On March 27, Mexico’s Eufrosina Cruz Mendoza, Uruguay’s Edgardo Ortuño, and Chile’s Jaime Parada Hoyl – three Latin American politicians who have broken glass ceilings in their respective countries – were in New York for the launch of a new Americas Society report titled “A Seat at The Table: Five Steps to Making Latin American Politics More Diverse.” The report explores practical ways the region can increase the number of women, Afro-descendant, indigenous, and LGBT people in its legislatures.
In a conversation moderated by AQ editor-in-chief Brian Winter, the three trailblazing lawmakers discussed the report’s recommendations and found much in common despite their diverse backgrounds.
“What unites all of us is the feeling of being uncomfortable,” said Parada, a city councilman for the Providencia municipality in Santiago, Chile, who spoke about his conservative upbringing and his journey to becoming the first openly gay candidate elected to public office in Chile’s history.
Ortuño, who in 2005 became the first Afro-descendant person elected to Uruguay’s Congress, and later served as the Vice Minister of Industry, said his story was in many ways similar to Parada's and Cruz's.
"Our stories are ones of commitment, of rebellion, and of overcoming (obstacles)," Ortuño told the audience.
The panelists said the evening’s conversation was an example of one of the report’s key recommendations: forming diverse alliances.
“These alliances with others who have different stories, with other countries, they unite us as one,” said Cruz, who has successfully advocated for the political rights of indigenous women in Mexico as a member of the Federal Congress and the State Congress of Oaxaca. “When you’re fighting against a majority political system, you feel alone. Instead, when you construct alliances, it becomes clear that that majority isn’t certain.”
The report was written by Brazil-based journalist Andrew Downie, who interviewed politicians across the region, as well as the top academics studying political representation in Latin America.
Downie’s findings show that a blueprint for a more representative politics in Latin America is particularly timely. While some individual instances of political under-representation are so glaring that they capture public attention – such as Brazilian President Michel Temer’s initial cabinet of all white men in 2016 – the problem in the region (and, for that matter, the world) is widespread. For example, in 2016 AQ found that in no country in Latin America did the percentage of indigenous lawmakers in Congress match the percentage of indigenous people in the population as a whole.

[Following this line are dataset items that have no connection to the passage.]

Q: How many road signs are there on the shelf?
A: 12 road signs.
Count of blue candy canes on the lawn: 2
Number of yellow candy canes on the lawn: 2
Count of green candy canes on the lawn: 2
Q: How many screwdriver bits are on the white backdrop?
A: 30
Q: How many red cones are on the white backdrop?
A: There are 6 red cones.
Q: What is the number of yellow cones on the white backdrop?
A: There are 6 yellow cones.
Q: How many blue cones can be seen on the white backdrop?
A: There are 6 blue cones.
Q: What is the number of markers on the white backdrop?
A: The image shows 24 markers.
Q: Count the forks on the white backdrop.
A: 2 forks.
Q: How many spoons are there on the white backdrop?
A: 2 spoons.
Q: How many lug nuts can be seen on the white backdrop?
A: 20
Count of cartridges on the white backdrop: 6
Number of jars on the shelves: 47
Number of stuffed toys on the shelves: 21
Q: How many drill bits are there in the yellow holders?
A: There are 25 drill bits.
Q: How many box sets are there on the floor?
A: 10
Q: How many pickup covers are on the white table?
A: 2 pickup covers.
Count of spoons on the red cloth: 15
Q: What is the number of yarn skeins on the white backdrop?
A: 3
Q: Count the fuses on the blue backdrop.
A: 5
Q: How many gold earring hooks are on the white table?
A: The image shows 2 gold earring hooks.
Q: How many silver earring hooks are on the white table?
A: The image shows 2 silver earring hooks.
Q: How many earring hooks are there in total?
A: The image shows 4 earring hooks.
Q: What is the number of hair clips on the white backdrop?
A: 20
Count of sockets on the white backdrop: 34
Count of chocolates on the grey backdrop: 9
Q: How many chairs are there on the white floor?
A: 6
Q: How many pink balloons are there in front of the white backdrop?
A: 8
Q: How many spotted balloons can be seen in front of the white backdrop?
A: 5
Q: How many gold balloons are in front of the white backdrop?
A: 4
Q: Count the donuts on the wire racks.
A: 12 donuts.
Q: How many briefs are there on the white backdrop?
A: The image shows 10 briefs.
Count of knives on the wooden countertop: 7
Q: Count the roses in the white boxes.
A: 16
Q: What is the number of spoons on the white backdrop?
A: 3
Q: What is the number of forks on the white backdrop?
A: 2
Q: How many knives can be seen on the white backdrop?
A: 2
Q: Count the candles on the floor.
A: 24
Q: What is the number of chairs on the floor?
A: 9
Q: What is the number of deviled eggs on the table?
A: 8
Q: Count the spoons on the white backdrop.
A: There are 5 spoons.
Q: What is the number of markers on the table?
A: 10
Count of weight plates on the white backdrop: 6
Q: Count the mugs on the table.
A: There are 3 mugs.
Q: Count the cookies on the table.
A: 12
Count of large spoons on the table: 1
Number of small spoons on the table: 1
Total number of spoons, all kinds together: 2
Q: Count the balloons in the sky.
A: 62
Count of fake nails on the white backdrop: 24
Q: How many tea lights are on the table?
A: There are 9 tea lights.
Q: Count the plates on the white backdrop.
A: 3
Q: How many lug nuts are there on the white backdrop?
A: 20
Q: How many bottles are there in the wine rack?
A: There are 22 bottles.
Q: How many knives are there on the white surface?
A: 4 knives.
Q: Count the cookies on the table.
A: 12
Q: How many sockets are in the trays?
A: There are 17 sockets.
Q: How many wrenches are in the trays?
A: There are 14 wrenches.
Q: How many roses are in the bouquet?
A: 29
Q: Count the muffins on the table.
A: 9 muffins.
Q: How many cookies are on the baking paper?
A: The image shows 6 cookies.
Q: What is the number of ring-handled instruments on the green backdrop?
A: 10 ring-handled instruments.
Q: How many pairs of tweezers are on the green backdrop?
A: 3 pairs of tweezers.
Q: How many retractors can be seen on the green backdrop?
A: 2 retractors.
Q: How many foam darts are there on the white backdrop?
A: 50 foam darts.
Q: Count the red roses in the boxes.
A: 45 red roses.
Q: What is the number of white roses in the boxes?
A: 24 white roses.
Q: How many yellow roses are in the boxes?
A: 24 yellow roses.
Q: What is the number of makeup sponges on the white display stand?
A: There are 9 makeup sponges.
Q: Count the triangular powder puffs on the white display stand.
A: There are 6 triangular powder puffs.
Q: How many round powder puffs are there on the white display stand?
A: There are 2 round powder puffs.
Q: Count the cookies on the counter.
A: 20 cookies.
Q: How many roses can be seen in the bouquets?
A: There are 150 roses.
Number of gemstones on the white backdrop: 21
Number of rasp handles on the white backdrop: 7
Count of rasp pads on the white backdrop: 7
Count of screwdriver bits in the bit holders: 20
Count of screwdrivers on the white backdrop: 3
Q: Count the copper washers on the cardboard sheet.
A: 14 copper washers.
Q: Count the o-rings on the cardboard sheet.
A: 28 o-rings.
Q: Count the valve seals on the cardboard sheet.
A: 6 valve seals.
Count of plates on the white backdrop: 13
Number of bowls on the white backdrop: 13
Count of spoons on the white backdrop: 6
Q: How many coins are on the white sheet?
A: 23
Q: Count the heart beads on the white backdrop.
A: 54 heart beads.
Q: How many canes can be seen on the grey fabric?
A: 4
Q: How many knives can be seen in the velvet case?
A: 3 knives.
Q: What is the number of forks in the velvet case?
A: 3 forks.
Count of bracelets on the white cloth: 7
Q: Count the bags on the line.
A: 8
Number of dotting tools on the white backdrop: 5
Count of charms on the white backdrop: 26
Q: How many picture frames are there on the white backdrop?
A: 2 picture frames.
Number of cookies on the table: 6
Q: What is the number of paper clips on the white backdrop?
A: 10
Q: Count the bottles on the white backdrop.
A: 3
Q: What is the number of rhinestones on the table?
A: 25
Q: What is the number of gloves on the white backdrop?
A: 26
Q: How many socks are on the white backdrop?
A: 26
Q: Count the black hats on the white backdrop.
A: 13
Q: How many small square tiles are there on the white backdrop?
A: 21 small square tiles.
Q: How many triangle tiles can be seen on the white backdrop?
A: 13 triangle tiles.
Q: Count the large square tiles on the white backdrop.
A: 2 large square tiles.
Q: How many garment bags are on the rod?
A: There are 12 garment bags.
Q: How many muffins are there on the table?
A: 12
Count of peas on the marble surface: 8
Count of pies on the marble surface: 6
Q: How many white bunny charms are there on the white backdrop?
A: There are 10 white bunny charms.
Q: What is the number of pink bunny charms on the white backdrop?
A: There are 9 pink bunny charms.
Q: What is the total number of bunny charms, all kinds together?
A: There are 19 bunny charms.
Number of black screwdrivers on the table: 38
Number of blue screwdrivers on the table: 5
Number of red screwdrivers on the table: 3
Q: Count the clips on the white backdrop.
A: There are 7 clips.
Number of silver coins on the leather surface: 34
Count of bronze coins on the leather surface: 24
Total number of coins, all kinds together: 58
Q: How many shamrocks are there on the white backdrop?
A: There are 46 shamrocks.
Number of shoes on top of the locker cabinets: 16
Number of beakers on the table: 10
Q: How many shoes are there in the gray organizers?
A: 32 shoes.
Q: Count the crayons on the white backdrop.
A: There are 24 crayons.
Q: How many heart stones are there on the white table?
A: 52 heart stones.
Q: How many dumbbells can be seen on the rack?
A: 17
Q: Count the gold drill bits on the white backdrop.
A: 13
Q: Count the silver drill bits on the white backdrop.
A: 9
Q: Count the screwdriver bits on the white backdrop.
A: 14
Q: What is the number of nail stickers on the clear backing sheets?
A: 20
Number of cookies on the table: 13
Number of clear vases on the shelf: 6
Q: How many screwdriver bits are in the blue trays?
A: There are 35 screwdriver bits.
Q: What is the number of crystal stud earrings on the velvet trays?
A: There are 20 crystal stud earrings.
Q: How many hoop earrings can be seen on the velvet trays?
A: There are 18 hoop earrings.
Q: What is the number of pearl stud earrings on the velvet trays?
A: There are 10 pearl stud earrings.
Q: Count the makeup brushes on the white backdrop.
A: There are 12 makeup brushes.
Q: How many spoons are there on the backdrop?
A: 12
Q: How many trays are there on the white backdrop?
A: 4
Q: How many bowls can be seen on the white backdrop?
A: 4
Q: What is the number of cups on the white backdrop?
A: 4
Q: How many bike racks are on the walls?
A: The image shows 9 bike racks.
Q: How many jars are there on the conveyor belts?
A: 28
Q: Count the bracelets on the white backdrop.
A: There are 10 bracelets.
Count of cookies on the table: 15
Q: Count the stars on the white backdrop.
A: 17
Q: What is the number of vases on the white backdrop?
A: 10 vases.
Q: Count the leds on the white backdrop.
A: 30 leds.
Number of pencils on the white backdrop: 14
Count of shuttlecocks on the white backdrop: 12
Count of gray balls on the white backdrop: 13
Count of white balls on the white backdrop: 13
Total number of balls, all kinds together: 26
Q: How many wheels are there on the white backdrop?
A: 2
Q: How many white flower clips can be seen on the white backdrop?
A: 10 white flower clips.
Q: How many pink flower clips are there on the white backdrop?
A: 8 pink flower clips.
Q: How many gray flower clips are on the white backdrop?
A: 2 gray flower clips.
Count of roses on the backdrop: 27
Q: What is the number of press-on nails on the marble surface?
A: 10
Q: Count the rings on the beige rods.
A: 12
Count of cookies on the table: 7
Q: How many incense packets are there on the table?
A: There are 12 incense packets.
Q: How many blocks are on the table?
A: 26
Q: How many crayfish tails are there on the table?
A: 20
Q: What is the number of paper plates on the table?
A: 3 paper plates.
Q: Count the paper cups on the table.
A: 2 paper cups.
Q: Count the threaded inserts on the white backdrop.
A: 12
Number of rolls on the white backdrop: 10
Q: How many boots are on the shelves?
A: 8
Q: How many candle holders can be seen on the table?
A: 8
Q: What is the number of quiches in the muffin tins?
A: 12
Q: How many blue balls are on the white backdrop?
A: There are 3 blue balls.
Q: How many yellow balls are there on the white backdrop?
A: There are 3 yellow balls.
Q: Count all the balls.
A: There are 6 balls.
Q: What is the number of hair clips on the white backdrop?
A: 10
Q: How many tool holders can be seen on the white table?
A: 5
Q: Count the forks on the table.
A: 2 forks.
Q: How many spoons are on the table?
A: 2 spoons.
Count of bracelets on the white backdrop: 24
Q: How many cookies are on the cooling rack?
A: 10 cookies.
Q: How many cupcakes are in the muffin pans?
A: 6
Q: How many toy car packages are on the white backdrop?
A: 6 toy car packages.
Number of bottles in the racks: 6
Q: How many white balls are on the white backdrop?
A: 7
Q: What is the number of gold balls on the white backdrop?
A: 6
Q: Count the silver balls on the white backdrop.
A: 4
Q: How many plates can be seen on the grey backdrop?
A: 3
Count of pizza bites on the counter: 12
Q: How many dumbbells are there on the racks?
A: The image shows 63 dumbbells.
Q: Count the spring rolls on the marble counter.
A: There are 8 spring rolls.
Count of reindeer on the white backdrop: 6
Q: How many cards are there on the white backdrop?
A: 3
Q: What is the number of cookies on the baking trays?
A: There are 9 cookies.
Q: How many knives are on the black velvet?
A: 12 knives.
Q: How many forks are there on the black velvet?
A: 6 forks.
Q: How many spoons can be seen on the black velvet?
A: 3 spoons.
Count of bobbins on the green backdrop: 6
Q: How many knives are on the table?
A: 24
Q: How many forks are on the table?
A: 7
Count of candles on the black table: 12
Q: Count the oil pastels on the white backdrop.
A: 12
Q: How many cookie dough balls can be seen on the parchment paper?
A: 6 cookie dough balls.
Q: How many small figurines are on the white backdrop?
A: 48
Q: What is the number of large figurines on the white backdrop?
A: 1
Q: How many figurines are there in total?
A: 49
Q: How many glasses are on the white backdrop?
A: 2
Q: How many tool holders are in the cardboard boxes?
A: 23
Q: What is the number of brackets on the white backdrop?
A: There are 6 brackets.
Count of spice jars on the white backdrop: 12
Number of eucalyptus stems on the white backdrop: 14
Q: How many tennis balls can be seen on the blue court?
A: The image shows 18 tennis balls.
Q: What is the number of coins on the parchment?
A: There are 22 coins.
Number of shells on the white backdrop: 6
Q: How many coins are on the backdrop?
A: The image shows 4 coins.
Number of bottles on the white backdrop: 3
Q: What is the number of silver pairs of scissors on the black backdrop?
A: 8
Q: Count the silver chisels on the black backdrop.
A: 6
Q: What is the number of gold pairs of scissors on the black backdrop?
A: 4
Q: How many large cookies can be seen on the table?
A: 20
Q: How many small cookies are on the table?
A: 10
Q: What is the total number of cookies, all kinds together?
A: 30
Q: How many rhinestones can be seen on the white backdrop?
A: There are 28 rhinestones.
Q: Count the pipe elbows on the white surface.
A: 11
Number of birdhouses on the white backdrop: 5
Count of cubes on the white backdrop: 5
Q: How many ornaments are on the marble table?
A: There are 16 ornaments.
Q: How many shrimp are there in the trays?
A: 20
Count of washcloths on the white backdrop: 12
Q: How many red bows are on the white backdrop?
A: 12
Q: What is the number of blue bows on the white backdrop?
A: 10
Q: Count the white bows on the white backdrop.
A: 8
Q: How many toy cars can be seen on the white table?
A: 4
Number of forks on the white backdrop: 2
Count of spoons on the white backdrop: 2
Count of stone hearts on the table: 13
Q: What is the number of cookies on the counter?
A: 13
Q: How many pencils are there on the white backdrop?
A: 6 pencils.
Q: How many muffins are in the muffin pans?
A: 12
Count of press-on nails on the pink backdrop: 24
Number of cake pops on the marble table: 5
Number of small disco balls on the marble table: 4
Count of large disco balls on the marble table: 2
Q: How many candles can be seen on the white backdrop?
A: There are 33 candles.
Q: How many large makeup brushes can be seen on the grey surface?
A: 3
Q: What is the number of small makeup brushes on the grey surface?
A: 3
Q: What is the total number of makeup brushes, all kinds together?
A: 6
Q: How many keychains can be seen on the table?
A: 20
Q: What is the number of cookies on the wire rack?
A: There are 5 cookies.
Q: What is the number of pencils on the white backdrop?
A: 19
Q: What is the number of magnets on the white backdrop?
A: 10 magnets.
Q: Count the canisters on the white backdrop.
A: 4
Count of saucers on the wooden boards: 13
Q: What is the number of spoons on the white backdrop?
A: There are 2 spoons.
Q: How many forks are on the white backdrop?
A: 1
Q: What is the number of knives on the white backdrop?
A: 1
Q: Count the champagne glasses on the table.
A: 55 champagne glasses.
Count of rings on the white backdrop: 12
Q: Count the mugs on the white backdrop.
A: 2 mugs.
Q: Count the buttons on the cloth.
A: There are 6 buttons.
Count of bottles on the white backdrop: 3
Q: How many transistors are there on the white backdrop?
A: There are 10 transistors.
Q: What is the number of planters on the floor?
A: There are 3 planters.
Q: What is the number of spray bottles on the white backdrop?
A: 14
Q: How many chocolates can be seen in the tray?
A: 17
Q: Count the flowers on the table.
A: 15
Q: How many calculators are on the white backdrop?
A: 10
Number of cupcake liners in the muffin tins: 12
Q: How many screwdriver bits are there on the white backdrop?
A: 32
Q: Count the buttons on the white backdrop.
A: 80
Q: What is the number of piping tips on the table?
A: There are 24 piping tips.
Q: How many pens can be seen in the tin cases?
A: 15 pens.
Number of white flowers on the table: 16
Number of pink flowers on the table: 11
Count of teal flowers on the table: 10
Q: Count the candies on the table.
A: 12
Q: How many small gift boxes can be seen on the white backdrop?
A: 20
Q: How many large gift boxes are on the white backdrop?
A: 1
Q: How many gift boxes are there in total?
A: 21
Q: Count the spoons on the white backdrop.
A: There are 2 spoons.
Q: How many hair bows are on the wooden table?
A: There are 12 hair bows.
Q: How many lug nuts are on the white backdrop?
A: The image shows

The situation for Afro-descendants isn’t much better, with only Peru having a higher percentage of Afro-descendants in Congress than the wider population. And out of hundreds of lawmakers across the region, only 15 were openly LGBT as of February of this year.
As governments across the region face economic hurdles, there may be pressure to view political inclusion as less of a priority. But for Cruz, the necessity of bringing marginalized groups into government isn’t up for debate.
“Democracy without the face of women and minorities isn’t democracy at all.”